The chapter by Vines about Gurkha involvement on African battlefields at first sight looks a bit misplaced. The Gurkha brigades from Nepal, somewhat modelled on the French Foreign Legion, have a military tradition of hard soldiering covered by a tripartite treaty between Britain, India and Nepal. (And, as soldiers, they earn hard currency for the rather poor Nepalese government.) It was the same Gurkha soldiers who contributed to British victories in North Africa during World War II and in countless neo-colonial wars for the ‘Empire’. More recently, they fought on the side of ‘democratic forces’ (G-8) in the three-months war against Serbian ‘racists’ – without much acknowledgement. However, Vines argues that, as a result of the changing face of private security and its links with big business, the Gurkhas have been caught in a hard place, despite their long military tradition. And they may end up blamed for mercenary adventures rather than the countries or companies they are called in to defend. For this reason, this very readable chapter is informative, but not misplaced in a work of this nature.
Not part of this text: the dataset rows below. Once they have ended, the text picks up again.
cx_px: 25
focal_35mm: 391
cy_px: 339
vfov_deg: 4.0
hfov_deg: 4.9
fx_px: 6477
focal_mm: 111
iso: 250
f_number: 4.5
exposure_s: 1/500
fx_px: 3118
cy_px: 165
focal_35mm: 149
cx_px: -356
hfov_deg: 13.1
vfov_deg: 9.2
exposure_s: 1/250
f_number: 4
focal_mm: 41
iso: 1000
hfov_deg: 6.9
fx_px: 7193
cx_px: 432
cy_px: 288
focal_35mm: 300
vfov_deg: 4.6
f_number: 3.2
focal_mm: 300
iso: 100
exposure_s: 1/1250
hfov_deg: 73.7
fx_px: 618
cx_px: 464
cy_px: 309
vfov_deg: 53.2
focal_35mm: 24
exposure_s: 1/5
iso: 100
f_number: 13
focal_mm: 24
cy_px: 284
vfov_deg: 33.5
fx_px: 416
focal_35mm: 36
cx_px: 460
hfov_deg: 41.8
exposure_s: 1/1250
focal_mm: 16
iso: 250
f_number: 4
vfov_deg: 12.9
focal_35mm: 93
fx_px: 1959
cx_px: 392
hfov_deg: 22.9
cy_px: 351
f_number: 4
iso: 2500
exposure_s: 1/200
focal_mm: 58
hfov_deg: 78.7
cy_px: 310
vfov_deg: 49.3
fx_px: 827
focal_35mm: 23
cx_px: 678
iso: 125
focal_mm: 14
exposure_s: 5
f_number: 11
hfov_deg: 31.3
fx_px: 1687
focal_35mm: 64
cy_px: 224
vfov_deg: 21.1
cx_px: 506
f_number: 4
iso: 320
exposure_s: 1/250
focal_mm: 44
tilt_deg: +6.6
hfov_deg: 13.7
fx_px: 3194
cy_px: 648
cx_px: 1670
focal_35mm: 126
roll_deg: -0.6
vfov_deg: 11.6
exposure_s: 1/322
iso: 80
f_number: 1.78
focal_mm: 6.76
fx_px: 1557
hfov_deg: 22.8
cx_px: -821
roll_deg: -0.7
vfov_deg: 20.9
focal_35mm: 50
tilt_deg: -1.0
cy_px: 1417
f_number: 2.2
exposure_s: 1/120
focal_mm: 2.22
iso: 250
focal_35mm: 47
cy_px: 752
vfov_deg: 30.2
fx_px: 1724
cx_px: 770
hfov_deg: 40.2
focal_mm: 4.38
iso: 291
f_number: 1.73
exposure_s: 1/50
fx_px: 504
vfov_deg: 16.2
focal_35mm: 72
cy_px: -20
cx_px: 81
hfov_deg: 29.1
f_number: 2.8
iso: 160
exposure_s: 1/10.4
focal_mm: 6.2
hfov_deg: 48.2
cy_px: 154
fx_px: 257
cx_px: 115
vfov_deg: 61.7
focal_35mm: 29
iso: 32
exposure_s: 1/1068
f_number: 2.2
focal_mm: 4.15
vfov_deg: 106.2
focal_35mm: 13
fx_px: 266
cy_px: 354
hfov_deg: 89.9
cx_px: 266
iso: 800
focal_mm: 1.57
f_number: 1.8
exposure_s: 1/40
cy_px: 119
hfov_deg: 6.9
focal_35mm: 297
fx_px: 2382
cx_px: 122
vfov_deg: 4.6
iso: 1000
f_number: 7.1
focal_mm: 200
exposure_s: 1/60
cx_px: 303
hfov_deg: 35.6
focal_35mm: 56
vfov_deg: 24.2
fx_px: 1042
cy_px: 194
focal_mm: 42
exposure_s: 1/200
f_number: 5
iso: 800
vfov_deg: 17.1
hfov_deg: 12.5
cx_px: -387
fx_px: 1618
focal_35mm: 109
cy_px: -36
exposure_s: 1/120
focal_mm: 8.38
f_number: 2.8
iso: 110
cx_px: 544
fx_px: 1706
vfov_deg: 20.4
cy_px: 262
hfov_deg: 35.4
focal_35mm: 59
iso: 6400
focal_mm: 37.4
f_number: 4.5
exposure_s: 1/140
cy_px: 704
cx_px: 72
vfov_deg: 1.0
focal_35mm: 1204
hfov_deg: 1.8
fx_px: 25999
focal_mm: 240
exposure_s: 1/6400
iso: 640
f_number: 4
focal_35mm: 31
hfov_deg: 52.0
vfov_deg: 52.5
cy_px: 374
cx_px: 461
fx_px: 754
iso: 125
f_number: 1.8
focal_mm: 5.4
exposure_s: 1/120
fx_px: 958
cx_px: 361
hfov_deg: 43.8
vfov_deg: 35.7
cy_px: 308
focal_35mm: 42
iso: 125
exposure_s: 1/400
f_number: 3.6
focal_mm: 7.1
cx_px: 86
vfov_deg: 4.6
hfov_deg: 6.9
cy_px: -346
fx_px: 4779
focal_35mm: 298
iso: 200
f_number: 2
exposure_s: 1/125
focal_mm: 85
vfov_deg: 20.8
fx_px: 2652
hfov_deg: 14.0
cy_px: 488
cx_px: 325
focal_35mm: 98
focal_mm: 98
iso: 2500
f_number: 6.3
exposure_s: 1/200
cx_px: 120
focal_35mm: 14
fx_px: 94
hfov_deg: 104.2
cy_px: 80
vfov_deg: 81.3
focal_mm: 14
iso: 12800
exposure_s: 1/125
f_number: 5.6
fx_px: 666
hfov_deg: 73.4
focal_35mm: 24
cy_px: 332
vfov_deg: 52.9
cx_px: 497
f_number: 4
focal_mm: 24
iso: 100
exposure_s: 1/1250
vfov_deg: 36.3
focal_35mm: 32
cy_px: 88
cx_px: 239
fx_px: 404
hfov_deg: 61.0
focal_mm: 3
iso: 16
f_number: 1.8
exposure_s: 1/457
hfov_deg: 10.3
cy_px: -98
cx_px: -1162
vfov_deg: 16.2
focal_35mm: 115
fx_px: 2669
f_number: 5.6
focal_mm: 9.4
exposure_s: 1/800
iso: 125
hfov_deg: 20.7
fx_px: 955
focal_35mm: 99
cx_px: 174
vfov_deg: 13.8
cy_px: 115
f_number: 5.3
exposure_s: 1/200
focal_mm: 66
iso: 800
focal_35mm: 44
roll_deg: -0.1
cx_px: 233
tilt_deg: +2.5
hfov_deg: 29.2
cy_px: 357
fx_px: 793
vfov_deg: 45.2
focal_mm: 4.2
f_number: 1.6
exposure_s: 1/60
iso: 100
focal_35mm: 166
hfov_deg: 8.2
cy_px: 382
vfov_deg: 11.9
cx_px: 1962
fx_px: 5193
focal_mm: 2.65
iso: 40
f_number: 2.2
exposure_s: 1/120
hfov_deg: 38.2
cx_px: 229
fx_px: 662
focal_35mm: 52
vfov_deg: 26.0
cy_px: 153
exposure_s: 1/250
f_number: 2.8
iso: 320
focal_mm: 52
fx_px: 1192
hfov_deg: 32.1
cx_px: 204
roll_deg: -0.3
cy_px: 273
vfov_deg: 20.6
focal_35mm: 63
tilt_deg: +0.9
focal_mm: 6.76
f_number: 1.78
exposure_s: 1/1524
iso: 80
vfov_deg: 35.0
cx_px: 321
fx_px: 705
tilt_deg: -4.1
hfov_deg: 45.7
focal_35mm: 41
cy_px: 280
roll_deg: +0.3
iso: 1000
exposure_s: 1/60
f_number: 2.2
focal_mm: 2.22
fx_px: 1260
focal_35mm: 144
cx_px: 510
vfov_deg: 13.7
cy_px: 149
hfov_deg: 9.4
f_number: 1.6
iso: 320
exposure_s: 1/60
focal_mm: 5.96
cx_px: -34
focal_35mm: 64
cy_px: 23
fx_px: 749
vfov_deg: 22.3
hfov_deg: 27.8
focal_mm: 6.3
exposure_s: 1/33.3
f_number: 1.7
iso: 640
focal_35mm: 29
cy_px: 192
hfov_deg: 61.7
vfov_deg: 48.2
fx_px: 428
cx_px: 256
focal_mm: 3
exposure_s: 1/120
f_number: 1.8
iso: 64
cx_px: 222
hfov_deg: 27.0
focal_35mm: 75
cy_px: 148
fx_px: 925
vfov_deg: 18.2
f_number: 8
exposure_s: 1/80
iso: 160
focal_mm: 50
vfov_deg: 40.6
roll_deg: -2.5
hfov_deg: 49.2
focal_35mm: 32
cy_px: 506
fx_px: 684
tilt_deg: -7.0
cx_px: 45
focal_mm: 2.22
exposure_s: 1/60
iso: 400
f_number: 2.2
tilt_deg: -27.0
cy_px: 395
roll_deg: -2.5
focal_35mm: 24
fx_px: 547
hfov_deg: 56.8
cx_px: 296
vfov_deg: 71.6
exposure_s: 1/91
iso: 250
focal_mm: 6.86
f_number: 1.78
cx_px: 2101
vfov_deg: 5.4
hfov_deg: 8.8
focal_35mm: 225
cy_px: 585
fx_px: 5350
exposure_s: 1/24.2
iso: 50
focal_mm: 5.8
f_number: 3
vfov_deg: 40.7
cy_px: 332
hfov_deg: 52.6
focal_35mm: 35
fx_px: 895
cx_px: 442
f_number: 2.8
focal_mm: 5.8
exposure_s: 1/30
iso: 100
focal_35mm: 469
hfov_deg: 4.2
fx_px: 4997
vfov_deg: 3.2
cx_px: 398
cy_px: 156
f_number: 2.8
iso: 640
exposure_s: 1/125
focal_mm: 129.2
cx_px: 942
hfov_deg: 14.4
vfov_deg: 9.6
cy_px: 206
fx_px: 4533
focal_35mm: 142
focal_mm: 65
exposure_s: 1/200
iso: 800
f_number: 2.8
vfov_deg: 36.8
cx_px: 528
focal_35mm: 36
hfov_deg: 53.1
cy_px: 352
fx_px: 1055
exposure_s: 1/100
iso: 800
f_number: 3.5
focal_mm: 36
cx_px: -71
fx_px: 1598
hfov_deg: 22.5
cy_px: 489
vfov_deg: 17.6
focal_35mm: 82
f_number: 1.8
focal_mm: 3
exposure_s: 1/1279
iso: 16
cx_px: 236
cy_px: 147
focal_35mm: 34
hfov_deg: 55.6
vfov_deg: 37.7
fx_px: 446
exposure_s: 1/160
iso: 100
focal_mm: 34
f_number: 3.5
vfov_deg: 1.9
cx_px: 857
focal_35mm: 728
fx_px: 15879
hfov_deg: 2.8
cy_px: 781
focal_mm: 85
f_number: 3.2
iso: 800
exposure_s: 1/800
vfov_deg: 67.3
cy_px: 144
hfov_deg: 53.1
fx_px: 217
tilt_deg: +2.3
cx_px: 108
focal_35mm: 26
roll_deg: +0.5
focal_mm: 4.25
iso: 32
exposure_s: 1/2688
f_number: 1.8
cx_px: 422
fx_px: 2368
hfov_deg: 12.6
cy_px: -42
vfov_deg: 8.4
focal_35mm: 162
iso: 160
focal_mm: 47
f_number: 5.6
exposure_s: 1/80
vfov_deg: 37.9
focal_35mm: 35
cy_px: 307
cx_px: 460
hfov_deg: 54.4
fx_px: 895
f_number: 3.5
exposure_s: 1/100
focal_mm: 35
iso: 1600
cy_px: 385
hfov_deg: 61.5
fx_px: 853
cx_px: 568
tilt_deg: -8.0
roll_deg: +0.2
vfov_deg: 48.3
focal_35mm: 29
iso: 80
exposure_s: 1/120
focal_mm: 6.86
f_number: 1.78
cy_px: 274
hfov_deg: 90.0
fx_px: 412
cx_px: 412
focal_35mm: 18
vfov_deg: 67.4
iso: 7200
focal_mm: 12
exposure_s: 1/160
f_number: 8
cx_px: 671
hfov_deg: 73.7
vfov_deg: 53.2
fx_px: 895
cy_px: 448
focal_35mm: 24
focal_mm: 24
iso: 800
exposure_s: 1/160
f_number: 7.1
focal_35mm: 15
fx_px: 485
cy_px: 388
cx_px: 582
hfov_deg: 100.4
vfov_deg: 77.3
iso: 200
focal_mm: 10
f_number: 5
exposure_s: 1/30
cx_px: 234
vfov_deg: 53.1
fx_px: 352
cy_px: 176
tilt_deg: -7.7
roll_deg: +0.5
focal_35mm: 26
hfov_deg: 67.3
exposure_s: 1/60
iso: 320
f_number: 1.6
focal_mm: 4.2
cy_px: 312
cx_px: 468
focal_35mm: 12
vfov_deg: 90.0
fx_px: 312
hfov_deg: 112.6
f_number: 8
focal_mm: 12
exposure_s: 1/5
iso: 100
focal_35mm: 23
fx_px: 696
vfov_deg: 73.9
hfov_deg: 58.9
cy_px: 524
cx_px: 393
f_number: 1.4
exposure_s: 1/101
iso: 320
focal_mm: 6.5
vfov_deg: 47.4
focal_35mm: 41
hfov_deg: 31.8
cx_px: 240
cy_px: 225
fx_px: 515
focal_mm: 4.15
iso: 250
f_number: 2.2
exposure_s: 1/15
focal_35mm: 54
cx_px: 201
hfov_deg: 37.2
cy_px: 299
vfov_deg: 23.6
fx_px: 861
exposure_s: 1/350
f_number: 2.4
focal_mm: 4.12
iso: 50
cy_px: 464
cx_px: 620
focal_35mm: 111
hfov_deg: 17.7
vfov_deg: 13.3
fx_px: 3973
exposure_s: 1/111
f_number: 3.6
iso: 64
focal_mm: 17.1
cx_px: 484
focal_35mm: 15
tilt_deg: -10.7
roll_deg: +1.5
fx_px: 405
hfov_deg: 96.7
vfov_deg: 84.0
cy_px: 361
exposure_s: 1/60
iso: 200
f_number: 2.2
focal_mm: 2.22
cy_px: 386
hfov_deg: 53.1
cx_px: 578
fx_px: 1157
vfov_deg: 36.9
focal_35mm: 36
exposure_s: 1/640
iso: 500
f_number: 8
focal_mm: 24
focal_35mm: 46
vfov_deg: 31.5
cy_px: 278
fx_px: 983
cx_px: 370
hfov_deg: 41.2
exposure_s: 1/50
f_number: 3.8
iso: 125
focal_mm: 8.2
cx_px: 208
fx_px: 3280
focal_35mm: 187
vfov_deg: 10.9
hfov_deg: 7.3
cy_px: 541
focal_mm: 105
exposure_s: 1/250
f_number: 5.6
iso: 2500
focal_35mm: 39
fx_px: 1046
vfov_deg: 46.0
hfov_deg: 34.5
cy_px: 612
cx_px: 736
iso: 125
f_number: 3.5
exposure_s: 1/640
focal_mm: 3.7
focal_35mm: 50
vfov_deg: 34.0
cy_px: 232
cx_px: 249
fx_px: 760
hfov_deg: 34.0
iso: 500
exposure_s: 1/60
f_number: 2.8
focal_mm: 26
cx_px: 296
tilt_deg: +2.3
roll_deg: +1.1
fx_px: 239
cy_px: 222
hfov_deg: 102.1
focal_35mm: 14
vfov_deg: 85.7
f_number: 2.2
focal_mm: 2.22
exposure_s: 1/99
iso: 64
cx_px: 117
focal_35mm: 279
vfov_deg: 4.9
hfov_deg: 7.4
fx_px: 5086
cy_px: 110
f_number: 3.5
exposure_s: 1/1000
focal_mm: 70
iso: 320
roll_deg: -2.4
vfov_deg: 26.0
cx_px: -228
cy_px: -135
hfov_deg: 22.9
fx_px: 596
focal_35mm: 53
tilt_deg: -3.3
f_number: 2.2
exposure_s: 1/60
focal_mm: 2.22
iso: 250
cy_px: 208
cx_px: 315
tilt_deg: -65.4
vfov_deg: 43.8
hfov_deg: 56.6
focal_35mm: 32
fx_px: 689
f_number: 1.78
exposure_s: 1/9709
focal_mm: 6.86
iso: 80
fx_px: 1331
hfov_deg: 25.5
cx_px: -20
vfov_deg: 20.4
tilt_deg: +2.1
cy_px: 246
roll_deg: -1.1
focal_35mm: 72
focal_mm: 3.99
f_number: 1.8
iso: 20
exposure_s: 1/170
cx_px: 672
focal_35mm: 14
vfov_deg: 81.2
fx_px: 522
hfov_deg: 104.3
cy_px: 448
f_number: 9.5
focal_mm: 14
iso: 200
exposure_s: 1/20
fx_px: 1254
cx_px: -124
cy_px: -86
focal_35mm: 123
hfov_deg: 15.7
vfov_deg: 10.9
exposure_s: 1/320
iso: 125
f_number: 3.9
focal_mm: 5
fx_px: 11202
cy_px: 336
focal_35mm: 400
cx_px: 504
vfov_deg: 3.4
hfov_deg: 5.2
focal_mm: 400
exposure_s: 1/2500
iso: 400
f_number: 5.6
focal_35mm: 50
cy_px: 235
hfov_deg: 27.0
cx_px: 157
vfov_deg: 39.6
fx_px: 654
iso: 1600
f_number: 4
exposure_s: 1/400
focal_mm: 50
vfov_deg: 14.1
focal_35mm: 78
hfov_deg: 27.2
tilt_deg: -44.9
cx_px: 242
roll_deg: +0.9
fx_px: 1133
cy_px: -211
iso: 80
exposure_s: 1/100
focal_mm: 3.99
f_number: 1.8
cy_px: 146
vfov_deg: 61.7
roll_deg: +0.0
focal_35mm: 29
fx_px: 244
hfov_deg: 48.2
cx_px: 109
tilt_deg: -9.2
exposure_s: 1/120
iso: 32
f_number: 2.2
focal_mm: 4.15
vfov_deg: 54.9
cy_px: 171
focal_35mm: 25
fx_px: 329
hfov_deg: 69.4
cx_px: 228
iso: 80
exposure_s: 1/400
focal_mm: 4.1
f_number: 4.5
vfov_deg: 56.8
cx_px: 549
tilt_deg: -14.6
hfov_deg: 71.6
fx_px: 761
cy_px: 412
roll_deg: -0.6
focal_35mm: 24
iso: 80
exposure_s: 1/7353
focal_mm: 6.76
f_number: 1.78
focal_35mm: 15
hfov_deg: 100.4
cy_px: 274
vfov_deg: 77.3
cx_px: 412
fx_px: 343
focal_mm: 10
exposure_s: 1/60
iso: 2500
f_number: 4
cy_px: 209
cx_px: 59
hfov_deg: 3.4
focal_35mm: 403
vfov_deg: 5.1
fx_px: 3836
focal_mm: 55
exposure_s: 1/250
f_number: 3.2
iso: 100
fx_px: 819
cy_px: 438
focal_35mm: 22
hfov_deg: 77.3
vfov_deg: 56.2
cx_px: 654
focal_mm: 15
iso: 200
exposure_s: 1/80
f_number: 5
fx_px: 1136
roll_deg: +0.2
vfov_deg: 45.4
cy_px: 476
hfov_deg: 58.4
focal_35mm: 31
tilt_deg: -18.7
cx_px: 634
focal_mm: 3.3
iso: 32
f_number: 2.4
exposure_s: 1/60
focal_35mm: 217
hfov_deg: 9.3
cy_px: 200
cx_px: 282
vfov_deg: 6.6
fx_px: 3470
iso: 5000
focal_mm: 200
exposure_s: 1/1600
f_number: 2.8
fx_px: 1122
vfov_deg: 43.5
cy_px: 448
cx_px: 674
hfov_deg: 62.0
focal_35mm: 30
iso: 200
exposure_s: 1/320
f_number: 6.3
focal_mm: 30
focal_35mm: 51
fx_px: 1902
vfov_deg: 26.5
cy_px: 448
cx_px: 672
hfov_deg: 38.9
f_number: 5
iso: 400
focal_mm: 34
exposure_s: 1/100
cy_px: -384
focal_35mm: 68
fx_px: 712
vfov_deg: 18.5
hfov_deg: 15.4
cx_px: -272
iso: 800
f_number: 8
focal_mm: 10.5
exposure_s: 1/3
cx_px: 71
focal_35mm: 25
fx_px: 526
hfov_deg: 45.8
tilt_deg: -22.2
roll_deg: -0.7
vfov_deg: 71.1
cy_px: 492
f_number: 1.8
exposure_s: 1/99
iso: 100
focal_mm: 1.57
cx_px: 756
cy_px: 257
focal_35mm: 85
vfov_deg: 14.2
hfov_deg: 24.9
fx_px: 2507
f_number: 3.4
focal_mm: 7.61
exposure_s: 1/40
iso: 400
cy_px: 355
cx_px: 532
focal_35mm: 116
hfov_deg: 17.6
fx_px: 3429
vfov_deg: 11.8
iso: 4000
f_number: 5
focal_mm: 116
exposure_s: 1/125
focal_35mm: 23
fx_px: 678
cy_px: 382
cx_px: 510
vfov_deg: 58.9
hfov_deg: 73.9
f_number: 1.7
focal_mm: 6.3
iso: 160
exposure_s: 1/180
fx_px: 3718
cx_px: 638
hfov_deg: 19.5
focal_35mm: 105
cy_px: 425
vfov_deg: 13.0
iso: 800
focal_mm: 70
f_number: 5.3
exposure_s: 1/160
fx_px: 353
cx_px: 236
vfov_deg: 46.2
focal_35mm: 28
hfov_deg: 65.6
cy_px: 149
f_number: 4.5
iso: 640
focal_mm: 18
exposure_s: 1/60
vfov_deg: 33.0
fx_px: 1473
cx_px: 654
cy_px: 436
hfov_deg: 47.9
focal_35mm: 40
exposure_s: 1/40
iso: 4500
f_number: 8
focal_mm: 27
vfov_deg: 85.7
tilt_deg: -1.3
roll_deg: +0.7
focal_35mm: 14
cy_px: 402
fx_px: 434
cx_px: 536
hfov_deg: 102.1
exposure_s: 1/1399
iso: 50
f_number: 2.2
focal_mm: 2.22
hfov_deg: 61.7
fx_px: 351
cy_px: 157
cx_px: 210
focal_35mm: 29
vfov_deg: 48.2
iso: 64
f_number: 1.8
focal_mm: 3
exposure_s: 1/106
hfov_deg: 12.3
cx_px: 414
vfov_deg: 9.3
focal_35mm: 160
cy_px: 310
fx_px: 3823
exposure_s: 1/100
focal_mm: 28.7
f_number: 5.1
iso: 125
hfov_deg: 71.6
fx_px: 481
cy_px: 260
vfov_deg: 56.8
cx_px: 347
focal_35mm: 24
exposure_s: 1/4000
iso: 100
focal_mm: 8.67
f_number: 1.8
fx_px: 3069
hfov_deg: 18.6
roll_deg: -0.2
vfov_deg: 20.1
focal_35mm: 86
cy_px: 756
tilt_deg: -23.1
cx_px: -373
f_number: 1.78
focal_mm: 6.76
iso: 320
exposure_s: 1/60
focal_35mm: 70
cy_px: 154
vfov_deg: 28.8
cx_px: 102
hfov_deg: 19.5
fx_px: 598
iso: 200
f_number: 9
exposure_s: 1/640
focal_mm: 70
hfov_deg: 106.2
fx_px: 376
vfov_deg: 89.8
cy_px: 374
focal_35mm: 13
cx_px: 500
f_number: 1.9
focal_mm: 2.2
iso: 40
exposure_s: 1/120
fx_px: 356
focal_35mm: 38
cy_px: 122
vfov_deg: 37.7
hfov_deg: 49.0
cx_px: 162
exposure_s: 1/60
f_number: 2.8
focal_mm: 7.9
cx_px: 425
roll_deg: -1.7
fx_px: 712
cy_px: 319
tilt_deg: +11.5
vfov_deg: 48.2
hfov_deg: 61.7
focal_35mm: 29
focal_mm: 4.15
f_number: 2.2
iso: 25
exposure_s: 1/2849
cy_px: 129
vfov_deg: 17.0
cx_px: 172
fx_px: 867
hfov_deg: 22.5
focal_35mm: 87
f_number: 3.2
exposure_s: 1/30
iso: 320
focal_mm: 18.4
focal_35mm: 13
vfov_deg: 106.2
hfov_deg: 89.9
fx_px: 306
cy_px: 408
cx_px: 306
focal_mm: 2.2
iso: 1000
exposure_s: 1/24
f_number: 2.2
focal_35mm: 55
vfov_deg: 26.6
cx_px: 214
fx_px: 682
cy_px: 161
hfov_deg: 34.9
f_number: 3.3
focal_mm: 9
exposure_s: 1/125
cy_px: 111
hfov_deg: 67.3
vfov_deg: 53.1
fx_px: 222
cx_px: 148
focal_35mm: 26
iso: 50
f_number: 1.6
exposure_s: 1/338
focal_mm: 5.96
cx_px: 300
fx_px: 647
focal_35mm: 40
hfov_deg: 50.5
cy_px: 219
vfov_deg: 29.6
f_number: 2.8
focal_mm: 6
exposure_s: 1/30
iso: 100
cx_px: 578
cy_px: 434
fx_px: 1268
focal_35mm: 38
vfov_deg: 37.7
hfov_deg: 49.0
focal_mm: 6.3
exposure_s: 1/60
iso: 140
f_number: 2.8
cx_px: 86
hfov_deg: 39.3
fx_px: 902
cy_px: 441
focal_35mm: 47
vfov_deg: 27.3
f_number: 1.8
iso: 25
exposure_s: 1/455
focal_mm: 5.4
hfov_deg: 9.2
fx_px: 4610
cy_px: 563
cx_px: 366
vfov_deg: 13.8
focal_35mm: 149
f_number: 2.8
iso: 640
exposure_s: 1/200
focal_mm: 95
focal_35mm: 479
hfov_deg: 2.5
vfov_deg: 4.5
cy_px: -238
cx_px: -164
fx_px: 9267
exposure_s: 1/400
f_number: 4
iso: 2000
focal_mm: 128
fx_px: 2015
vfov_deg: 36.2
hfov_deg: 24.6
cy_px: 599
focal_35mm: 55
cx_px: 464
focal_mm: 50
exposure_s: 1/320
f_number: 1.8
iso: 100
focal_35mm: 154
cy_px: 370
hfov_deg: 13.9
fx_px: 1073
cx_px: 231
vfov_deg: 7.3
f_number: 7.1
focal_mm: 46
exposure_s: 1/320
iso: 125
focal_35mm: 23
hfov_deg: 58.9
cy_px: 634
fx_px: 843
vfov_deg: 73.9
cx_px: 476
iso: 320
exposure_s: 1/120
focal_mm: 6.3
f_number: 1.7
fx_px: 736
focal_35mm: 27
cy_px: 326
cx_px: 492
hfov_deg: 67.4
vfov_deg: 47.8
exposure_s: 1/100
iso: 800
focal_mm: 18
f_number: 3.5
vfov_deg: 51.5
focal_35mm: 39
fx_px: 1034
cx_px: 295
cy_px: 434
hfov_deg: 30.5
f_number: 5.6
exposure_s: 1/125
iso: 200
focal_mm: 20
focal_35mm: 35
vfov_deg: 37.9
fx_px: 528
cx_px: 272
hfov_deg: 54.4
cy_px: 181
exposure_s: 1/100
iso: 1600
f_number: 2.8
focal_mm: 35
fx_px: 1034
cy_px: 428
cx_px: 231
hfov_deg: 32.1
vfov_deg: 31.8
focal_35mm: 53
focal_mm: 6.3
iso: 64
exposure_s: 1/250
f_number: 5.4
The book reads well. Language editing and layout are well done. The list of abbreviations at the beginning of the book is very helpful to the reader who is not au fait with the acronyms in the field. An index would have added value to the book and would have enhanced its capacity as a reference work. Various maps and accessible tables contribute to a readable and informative work. It certainly lays the foundations for future research in this field. A wide spectrum of readers, both practitioners and academics, would find it worth reading. For those interested in a better understanding of ‘new forces’ active in the interplay between state, security and big business, it is essential reading.

For those interested in conflict studies (mediation, second-track diplomacy, arbitration and early-warning, among others) and those pondering the potential for a continental reconstruction – call it a (re-)awakening or Renaissance if you wish – the book provides splendid background reading on current conflicts, the actors involved in Africa and the potential outcomes or consequences of such conflicts.

For South Africans aware of the destructive consequences of interstate and intrastate conflict – and especially the suffering it caused in Angola – the book is a reminder that the privatisation of security, globalisation and one-sided new world orders go hand-in-hand with the universalisation of violence. Fernando Alvim, an artist who lived through Angola’s hard times reminds us “that when ideologies clash and people are dehumanised and stripped of their common dignity through mindless violence to such an extent that submission becomes the last line of resistance (existence?), then solitary resistance/protest becomes a necessity.” But since the violence in Angola and elsewhere is now stateless, whither the resistance? Peace, Profit or Plunder – whether you agree with it or not – provides more than a few clues.

Undoubtedly, a conservative professor somewhere would think that a review like this is a childish lament in empathy with Noam Chomsky. The reality is that the form of globalisation described in Peace, Profit or Plunder, will not be disarmed by the ‘newsspeak’ of greater market freedom for the rich but by its antagonist, ‘crimethought’. This crimethought represents the argument for a forceful (re) negotiation of human security, economic sustainability and social justice for those who are disempowered in the former ‘second’ and ‘third’ worlds.